“Let Go” Video by David Wilson

David Wilson created this visually arresting hand-drawn music video to accompany “Let Go,” a new track by The Japanese Popstars. The concept and execution are very polished, but Wilson might want to do a better job of masking his influences (the similarities to animation by Blu, Christy Karacas, and especially Andreas Hykade’s Love and Theft gave the whole thing a feeling of ‘been there, done that). Impressively, the video was created in twenty days. Here’s a making of piece that explains some of the ideas behind the piece.

CREDITS
Directed by David Wilson
Produced by Serena Noorani and Tamsin Glasson at Colonel Blimp
Commissioned by Nicola Brown for Virgin/EMI
Primary Illustrator: Keaton Henson
Secondary Illustrators: David Wilson and Andres Guzman
Drawn Animation: Malcolm Draper, Matt Lloyd, Ed Suckling, Toby Jackman, Elena Pomares, David Wilson, Jamie Page
Flash Animation: Michael Zauner, John Malcolm Moore, Ed Suckling, Toby Jackman, Elena Pomares, Andrew Clarke
After Effects Compositing and Effects: Andy Montague via The Mill
Coloring: Christopher Wright, Sally Hancox, Zoe Hough, Alex Simpson, Josh Stocker

(Thanks, Carlo Guillot)


  • Brad Constantine

    That’s a lot of Draw-rings in a very short amount of time. Way to dive in and get it done while keeping a fresh feel to it.
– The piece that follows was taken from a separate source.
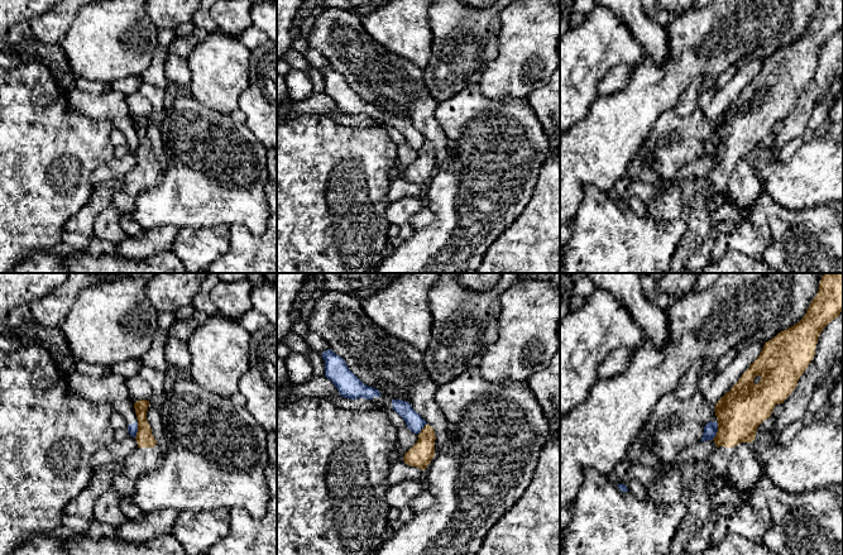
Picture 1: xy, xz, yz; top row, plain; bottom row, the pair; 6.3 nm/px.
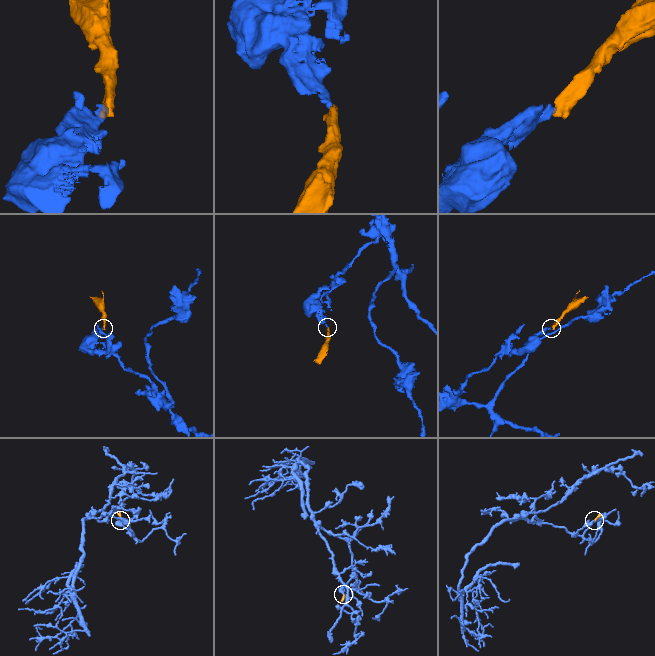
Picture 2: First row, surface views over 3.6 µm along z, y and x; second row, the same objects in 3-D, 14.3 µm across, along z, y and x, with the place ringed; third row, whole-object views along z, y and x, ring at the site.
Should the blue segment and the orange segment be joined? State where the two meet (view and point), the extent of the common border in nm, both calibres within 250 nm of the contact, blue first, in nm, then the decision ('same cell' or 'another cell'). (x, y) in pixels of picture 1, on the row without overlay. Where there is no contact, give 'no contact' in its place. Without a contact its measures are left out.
yz (717, 147) | 120 nm | 90/300 nm | another cell

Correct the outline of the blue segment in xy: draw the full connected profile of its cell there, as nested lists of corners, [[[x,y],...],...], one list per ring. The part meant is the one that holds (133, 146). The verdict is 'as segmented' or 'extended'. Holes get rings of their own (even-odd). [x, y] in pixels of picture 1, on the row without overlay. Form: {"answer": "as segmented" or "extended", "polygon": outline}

  • http://jakedraws.blogspot.com jake armstrong

    When I first saw Love and Theft, I thought the concept wasn’t particularly interesting, like I had seen it before. And I probably had seen something with morphing heads like that sometime in the past. But that doesn’t discount how fun (and amazing) that piece and this piece were. I don’t think there’s such a thing as a virgin birth in art, and I’m really happy people expound on prior ideas, interests, and designs to reimagine things and make something new. Thanks for posting this!

    • amid

      Jake, Of course there’s no such thing as an original idea. Heck, in the post right before this one, I compared Doomed to Ward Kimball’s Mars and Beyond. It’s just that more mature filmmakers understand how to remix elements into a personal and unique statement. This video feels warmed-over, like Wilson is picking and pulling pieces from all over (very competently no doubt), but lacking a point of view. And I hate to say that because it’s well done and enjoyable to watch, especially if you’re unfamiliar with what he’s borrowing from. But compare it to a video like Anthony Schepperd’s “Music Scene”. Wherever he’s pulling from, Schepperd puts such a strong personal stamp on it that it becomes undeniably his own. Your own Terrible Thing of Alpha-9 is another good example of something that transcends whatever influences it may have started off with.

  • http://asteriskpix.blogspot.com Richard O’Connor

    The term I use, Amid, is “being greater than the sum of your influences’ -something rarely seen in animation.

    This is a nice little film, though, and I wouldn’t disparage it on any grounds.

  • Isaac

    The lip-sync reminds me of early cartoons, before animators had the art of lip-sync down.